Assignment →
This exercise asks for a copy of each line in the records below with the word "Faut" in it.

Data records

--- --- ---

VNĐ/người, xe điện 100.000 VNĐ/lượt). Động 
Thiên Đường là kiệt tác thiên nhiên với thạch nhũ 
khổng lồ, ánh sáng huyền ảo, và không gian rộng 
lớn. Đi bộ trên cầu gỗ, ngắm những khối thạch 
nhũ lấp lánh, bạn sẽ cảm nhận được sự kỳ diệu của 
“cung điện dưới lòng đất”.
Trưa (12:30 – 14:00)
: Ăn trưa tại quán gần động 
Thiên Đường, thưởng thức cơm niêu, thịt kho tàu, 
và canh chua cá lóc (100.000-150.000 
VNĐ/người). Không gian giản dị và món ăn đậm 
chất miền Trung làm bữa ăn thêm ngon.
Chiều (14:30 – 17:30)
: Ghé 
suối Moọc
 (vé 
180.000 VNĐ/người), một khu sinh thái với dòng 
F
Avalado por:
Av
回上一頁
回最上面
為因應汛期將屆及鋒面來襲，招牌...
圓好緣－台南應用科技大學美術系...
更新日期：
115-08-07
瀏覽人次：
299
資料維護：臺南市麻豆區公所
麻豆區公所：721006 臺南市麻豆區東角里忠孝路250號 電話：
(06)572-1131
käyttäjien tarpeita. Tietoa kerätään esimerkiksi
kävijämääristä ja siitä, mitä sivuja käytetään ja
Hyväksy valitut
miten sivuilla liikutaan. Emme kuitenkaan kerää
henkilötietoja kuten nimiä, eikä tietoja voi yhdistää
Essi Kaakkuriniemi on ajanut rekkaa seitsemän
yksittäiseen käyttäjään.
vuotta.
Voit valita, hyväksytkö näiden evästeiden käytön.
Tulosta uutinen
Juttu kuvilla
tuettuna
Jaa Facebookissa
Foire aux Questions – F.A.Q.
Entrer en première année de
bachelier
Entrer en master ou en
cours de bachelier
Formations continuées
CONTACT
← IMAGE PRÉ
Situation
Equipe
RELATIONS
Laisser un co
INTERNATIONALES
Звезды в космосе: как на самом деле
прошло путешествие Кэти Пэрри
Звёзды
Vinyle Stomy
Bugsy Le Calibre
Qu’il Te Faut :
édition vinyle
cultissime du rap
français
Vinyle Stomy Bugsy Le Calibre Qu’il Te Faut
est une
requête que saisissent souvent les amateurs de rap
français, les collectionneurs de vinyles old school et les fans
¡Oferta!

--- --- ---

Result below →
Qu’il Te Faut :
Vinyle Stomy Bugsy Le Calibre Qu’il Te Faut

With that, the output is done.